[Opening Selected extract section]
For those of you in Ireland, this is a rare opportunity to attend a Microsoft-focused conference of such a scale here in Ireland.

Talking Hyper-V & Azure At Upcoming Community Events

The last 12 months of my existence have been a steady diet of Azure. My focus at work has been on developing and delivering a set of bespoke Azure training courses aimed at our customers (MS partners) working in the Cloud Solutions Provider (CSP) channel. As of last week, my calendar became a lot more … reasonable. Don’t get me wrong, I’ve got meetings up the hoo-hah, but I’m not under the same deadline pressure as I was. And that frees up some time for some community stuff.

I’ve got three things coming up in April and May.
[Closing Selected extract section]
[Opening The data section]
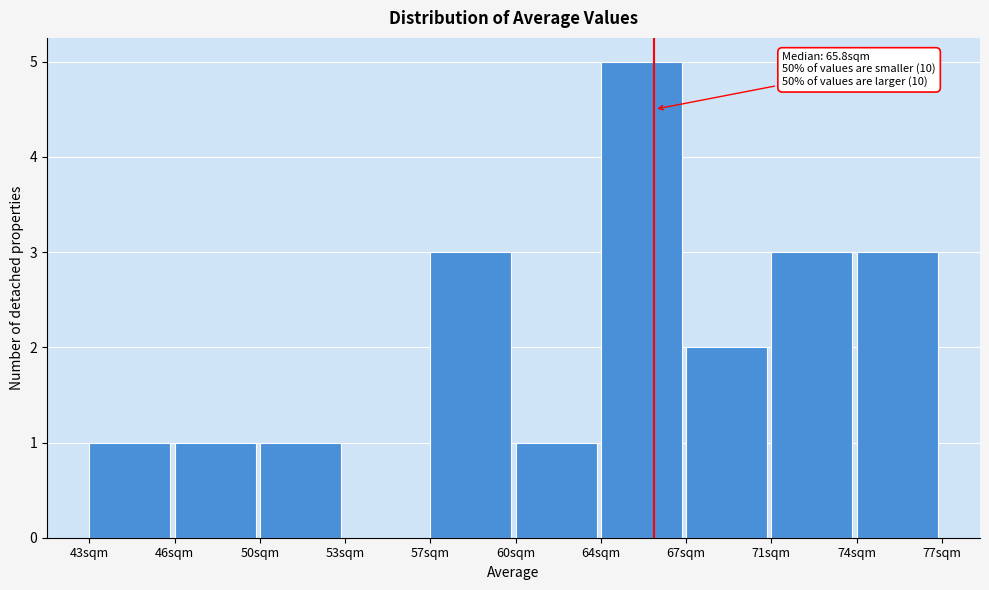

Reading left to right, what are all the values shown in this chart?

43sqm=1	46sqm=1	50sqm=1	53sqm=0	57sqm=3	60sqm=1	64sqm=5	67sqm=2	71sqm=3	74sqm=3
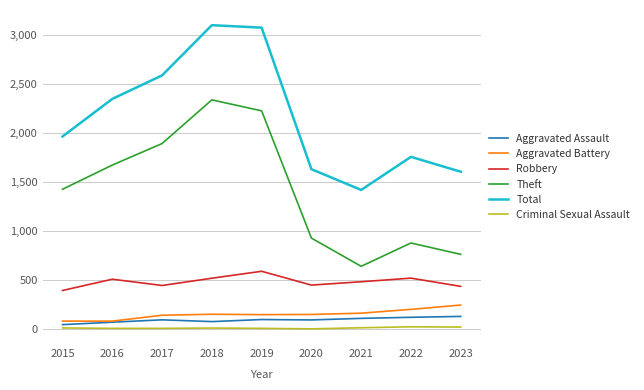

At which label does Robbery reach its peak?

2019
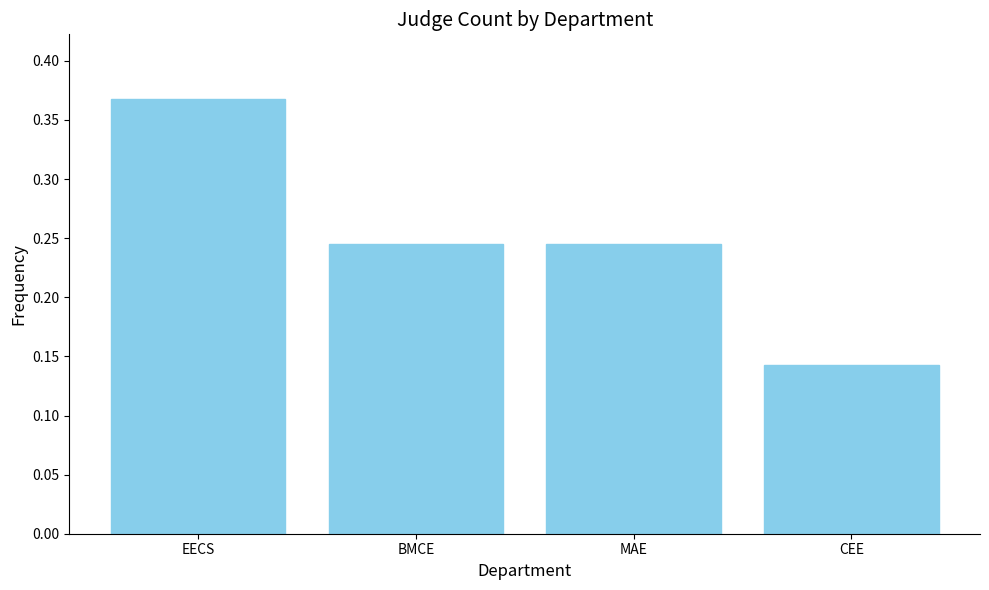

What is the sum of the values at BMCE and EECS?

0.6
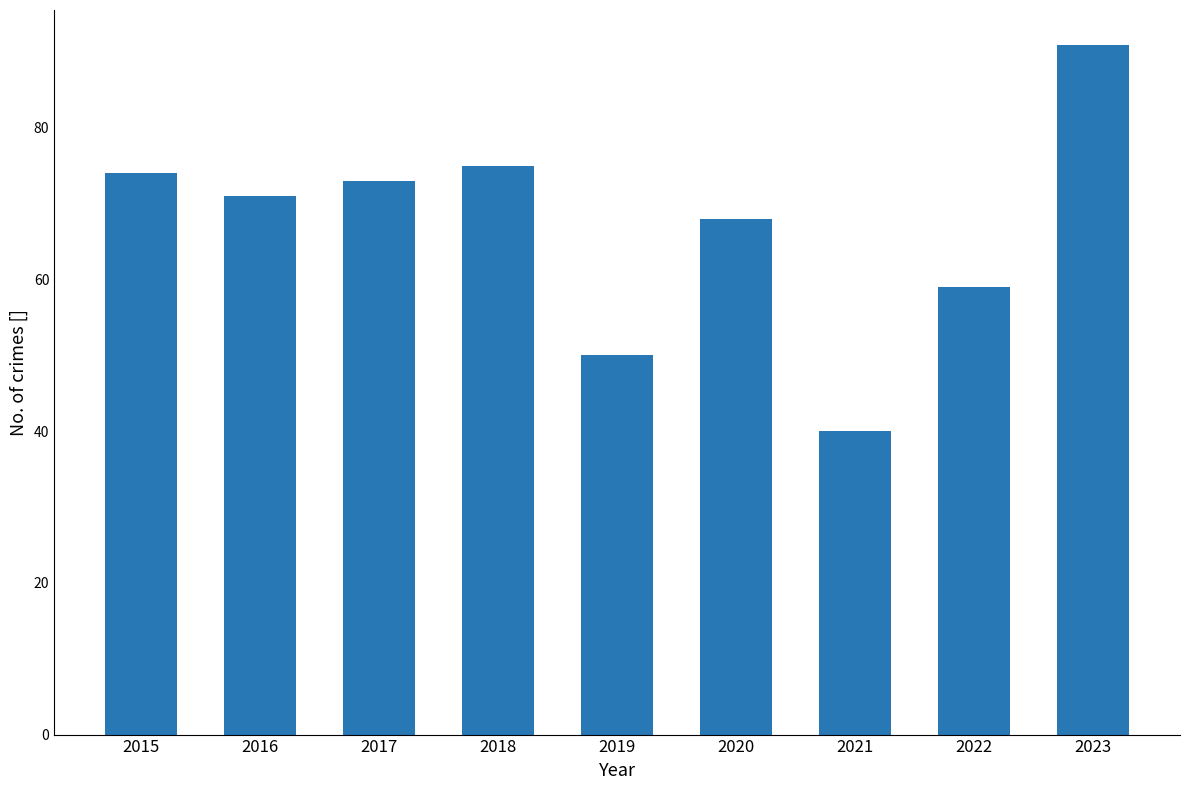

Between 2021 and 2018, which is larger?

2018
[Closing The data section]
Activities
#1 In the excerpt about upcoming Hyper-V and Azure talks, condense the paragraph beginning "The last 12 months of my existence" into a short bulleted list that keeps its main facts.
#2 Reproduce the data rows word for word, leaving out the picture placeholders.
The text and the rows were taken from separate sources.

Responses per task
#1
- The writer has spent the past 12 months working almost entirely on Azure.
- The work involved developing and delivering custom Azure training courses for Microsoft partners in the Cloud Solutions Provider (CSP) channel.
- Since last week, the writer's schedule has become much more manageable.
- Many meetings remain, but the deadline pressure has eased.
- This leaves time for community activities.

#2
Reading left to right, what are all the values shown in this chart?

43sqm=1	46sqm=1	50sqm=1	53sqm=0	57sqm=3	60sqm=1	64sqm=5	67sqm=2	71sqm=3	74sqm=3

At which label does Robbery reach its peak?

2019

What is the sum of the values at BMCE and EECS?

0.6

Between 2021 and 2018, which is larger?

2018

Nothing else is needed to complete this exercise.